◆ Work order ◆
Return the entries that follow exactly, with no images.

Transcribed page contents
= Beginning of Section =
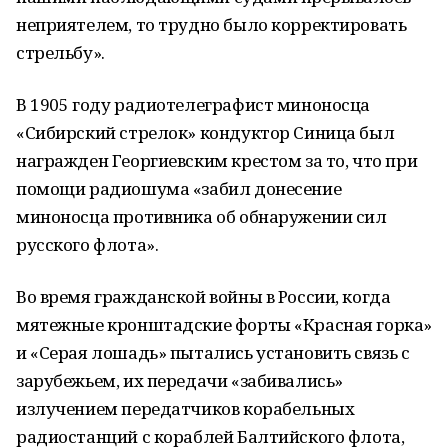
неприятелем, то трудно было корректировать
стрельбу».
В 1905 году радиотелеграфист миноносца
«Сибирский стрелок» кондуктор Синица был
награжден Георгиевским крестом за то, что при
помощи радиошума «забил донесение
миноносца противника об обнаружении сил
русского флота».
Во время гражданской войны в России, когда
мятежные кронштадские форты «Красная горка»
и «Серая лошадь» пытались установить связь с
зарубежьем, их передачи «забивались»
излучением передатчиков корабельных
радиостанций с кораблей Балтийского флота,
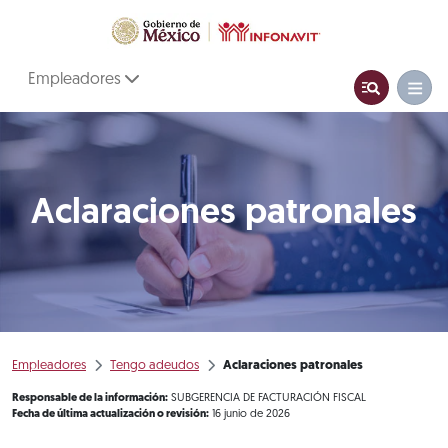
Empleadores
Aclaraciones patronales
Empleadores
Tengo adeudos
Aclaraciones patronales
Responsable de la información:
SUBGERENCIA DE FACTURACIÓN FISCAL
Fecha de última actualización o revisión:
16 junio de 2026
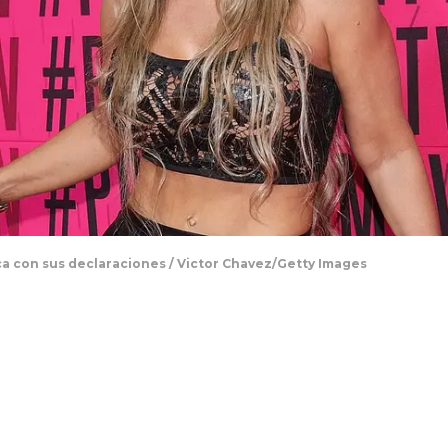
a con sus declaraciones / Victor Chavez/Getty Images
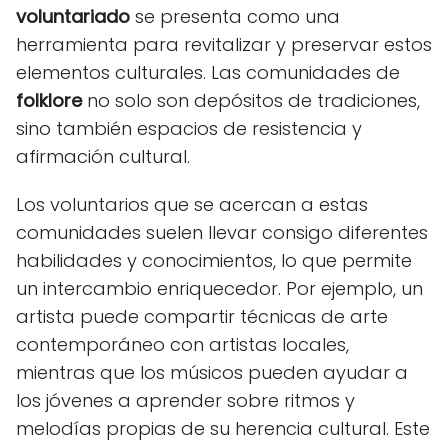
voluntariado
se presenta como una
herramienta para revitalizar y preservar estos
elementos culturales. Las comunidades de
folklore
no solo son depósitos de tradiciones,
sino también espacios de resistencia y
afirmación cultural.
Los voluntarios que se acercan a estas
comunidades suelen llevar consigo diferentes
habilidades y conocimientos, lo que permite
un intercambio enriquecedor. Por ejemplo, un
artista puede compartir técnicas de arte
contemporáneo con artistas locales,
mientras que los músicos pueden ayudar a
los jóvenes a aprender sobre ritmos y
melodías propias de su herencia cultural. Este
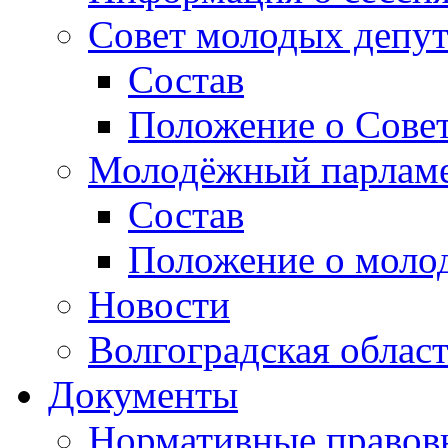
Совет молодых депут
Состав
Положение о Совет
Молодёжный парлам
Состав
Положение о моло
Новости
Волгоградская облас
Документы
Нормативные правов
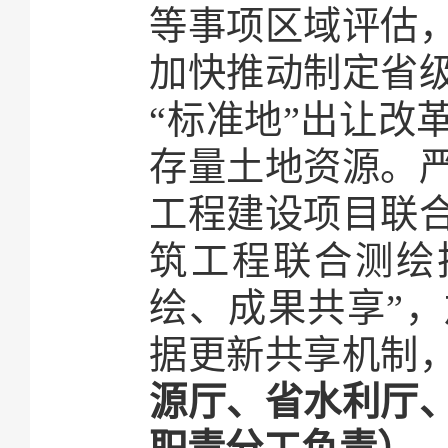
等事项区域评估
加快推动制定省
“标准地”出让改
存量土地资源。
工程建设项目联
筑工程联合测绘
绘、成果共享”，
据更新共享机制
源厅、省水利厅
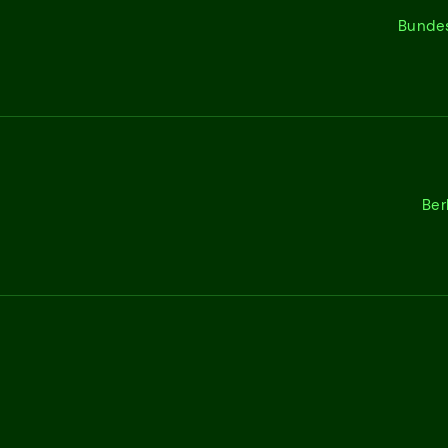
Bunde
Ber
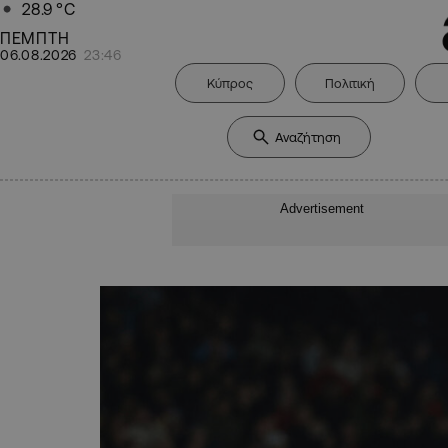
28.9
°C
ΠΕΜΠΤΗ
06.08.2026
23:46
Κύπρος
Πολιτική
Advertisement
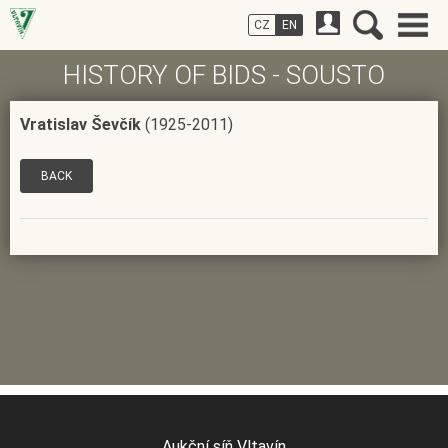
CZ
EN
HISTORY OF BIDS - SOUSTO
Vratislav Ševčík
(1925-2011)
BACK
Aukční síň Vltavín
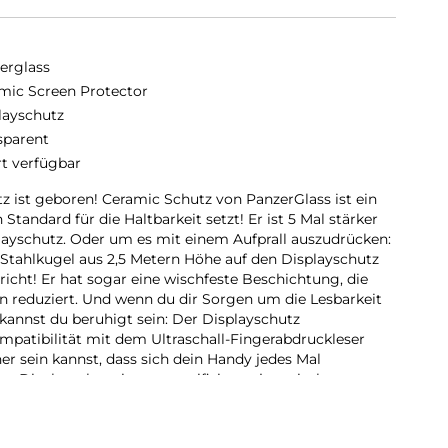
erglass
mic Screen Protector
layschutz
sparent
rt verfügbar
z ist geboren! Ceramic Schutz von PanzerGlass ist ein
Standard für die Haltbarkeit setzt! Er ist 5 Mal stärker
playschutz. Oder um es mit einem Aufprall auszudrücken:
Stahlkugel aus 2,5 Metern Höhe auf den Displayschutz
bricht! Er hat sogar eine wischfeste Beschichtung, die
 reduziert. Und wenn du dir Sorgen um die Lesbarkeit
annst du beruhigt sein: Der Displayschutz
mpatibilität mit dem Ultraschall-Fingerabdruckleser
her sein kannst, dass sich dein Handy jedes Mal
r Displayschutz ist aus zertifizierter japanischer
llt. Glaskeramik ist eines der kratzfestesten Materialien
ete, für das bloße Auge unsichtbare Kristalle, die
sbreiten, und die eine Festigkeit ermöglichen, die mit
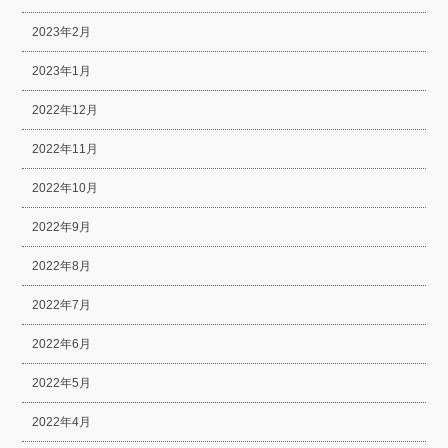
2023年2月
2023年1月
2022年12月
2022年11月
2022年10月
2022年9月
2022年8月
2022年7月
2022年6月
2022年5月
2022年4月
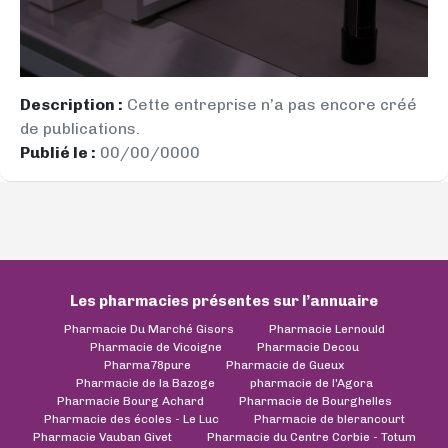
Description :
Cette entreprise n’a pas encore créé
de publications.
Publié le :
00/00/0000
Les pharmacies présentes sur l’annuaire
Pharmacie Du Marché Gisors
Pharmacie Lernould
Pharmacie de Vicoigne
Pharmacie Decou
Pharma78pure
Pharmacie de Gueux
Pharmacie de la Bazoge
pharmacie de l'Agora
Pharmacie Bourg Achard
Pharmacie de Bourghelles
Pharmacie des écoles - Le Luc
Pharmacie de blerancourt
Pharmacie Vauban Givet
Pharmacie du Centre Corbie - Totum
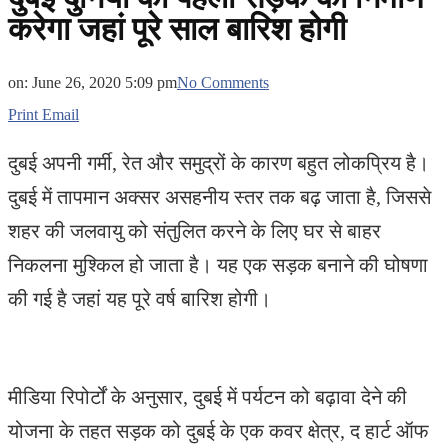
करेगा जहां पूरे साल बारिश होगी
on:
June 26, 2020 5:09 pm
No Comments
Print
Email
दुबई अपनी गर्मी, रेत और समुद्रों के कारण बहुत लोकप्रिय है।
दुबई में तापमान अक्सर असहनीय स्तर तक बढ़ जाता है, जिससे
शहर की जलवायु को संतुलित करने के लिए घर से बाहर
निकलना मुश्किल हो जाता है। यह एक सड़क बनाने की घोषणा
की गई है जहां यह पूरे वर्ष बारिश होगी।
मीडिया रिपोर्टों के अनुसार, दुबई में पर्यटन को बढ़ावा देने की
योजना के तहत सड़क को दुबई के एक कवर क्षेत्र, द हार्ट ऑफ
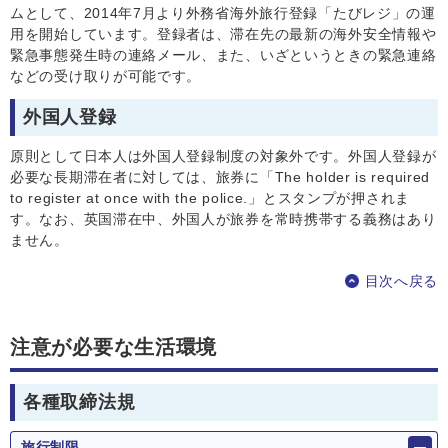
ムとして、2014年7月より外務省海外旅行登録「たびレジ」の運
用を開始しています。登録者は、滞在先の最新の海外安全情報や
緊急事態発生時の連絡メール、また、いざというときの緊急連絡
などの受け取りが可能です。
外国人登録
原則として日本人は外国人登録制度の対象外です。外国人登録が
必要な長期滞在者に対しては、旅券に「The holder is required
to register at once with the police.」とスタンプが押されま
す。なお、英国滞在中、外国人が旅券を常時携帯する義務はあり
ません。
目次へ戻る
注意が必要な生活環境
各種取締法規
旅行制限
= End of Section =
◆ Completed task ◆
неприятелем, то трудно было корректировать
стрельбу».
В 1905 году радиотелеграфист миноносца
«Сибирский стрелок» кондуктор Синица был
награжден Георгиевским крестом за то, что при
помощи радиошума «забил донесение
миноносца противника об обнаружении сил
русского флота».
Во время гражданской войны в России, когда
мятежные кронштадские форты «Красная горка»
и «Серая лошадь» пытались установить связь с
зарубежьем, их передачи «забивались»
излучением передатчиков корабельных
радиостанций с кораблей Балтийского флота,
Empleadores
Aclaraciones patronales
Empleadores
Tengo adeudos
Aclaraciones patronales
Responsable de la información:
SUBGERENCIA DE FACTURACIÓN FISCAL
Fecha de última actualización o revisión:
16 junio de 2026
a con sus declaraciones / Victor Chavez/Getty Images
voluntariado
se presenta como una
herramienta para revitalizar y preservar estos
elementos culturales. Las comunidades de
folklore
no solo son depósitos de tradiciones,
sino también espacios de resistencia y
afirmación cultural.
Los voluntarios que se acercan a estas
comunidades suelen llevar consigo diferentes
habilidades y conocimientos, lo que permite
un intercambio enriquecedor. Por ejemplo, un
artista puede compartir técnicas de arte
contemporáneo con artistas locales,
mientras que los músicos pueden ayudar a
los jóvenes a aprender sobre ritmos y
melodías propias de su herencia cultural. Este
Совет молодых депут
Состав
Положение о Совет
Молодёжный парлам
Состав
Положение о моло
Новости
Волгоградская облас
Документы
Нормативные правов
等事项区域评估
加快推动制定省
“标准地”出让改
存量土地资源。
工程建设项目联
筑工程联合测绘
绘、成果共享”，
据更新共享机制
源厅、省水利厅
Bunde
Ber
28.9
°C
ΠΕΜΠΤΗ
06.08.2026
23:46
Κύπρος
Πολιτική
Advertisement
CZ
EN
HISTORY OF BIDS - SOUSTO
Vratislav Ševčík
(1925-2011)
BACK
Aukční síň Vltavín
erglass
mic Screen Protector
layschutz
sparent
rt verfügbar
z ist geboren! Ceramic Schutz von PanzerGlass ist ein
Standard für die Haltbarkeit setzt! Er ist 5 Mal stärker
playschutz. Oder um es mit einem Aufprall auszudrücken:
Stahlkugel aus 2,5 Metern Höhe auf den Displayschutz
bricht! Er hat sogar eine wischfeste Beschichtung, die
 reduziert. Und wenn du dir Sorgen um die Lesbarkeit
annst du beruhigt sein: Der Displayschutz
mpatibilität mit dem Ultraschall-Fingerabdruckleser
her sein kannst, dass sich dein Handy jedes Mal
r Displayschutz ist aus zertifizierter japanischer
llt. Glaskeramik ist eines der kratzfestesten Materialien
ete, für das bloße Auge unsichtbare Kristalle, die
sbreiten, und die eine Festigkeit ermöglichen, die mit
2023年2月
2023年1月
2022年12月
2022年11月
2022年10月
2022年9月
2022年8月
2022年7月
2022年6月
2022年5月
2022年4月
Description :
Cette entreprise n’a pas encore créé
de publications.
Publié le :
00/00/0000
Les pharmacies présentes sur l’annuaire
Pharmacie Du Marché Gisors
Pharmacie Lernould
Pharmacie de Vicoigne
Pharmacie Decou
Pharma78pure
Pharmacie de Gueux
Pharmacie de la Bazoge
pharmacie de l'Agora
Pharmacie Bourg Achard
Pharmacie de Bourghelles
Pharmacie des écoles - Le Luc
Pharmacie de blerancourt
Pharmacie Vauban Givet
Pharmacie du Centre Corbie - Totum
करेगा जहां पूरे साल बारिश होगी
on:
June 26, 2020 5:09 pm
No Comments
Print
Email
दुबई अपनी गर्मी, रेत और समुद्रों के कारण बहुत लोकप्रिय है।
दुबई में तापमान अक्सर असहनीय स्तर तक बढ़ जाता है, जिससे
शहर की जलवायु को संतुलित करने के लिए घर से बाहर
निकलना मुश्किल हो जाता है। यह एक सड़क बनाने की घोषणा
की गई है जहां यह पूरे वर्ष बारिश होगी।
मीडिया रिपोर्टों के अनुसार, दुबई में पर्यटन को बढ़ावा देने की
योजना के तहत सड़क को दुबई के एक कवर क्षेत्र, द हार्ट ऑफ
ムとして、2014年7月より外務省海外旅行登録「たびレジ」の運
用を開始しています。登録者は、滞在先の最新の海外安全情報や
緊急事態発生時の連絡メール、また、いざというときの緊急連絡
などの受け取りが可能です。
外国人登録
原則として日本人は外国人登録制度の対象外です。外国人登録が
必要な長期滞在者に対しては、旅券に「The holder is required
to register at once with the police.」とスタンプが押されま
す。なお、英国滞在中、外国人が旅券を常時携帯する義務はあり
ません。
目次へ戻る
注意が必要な生活環境
各種取締法規
旅行制限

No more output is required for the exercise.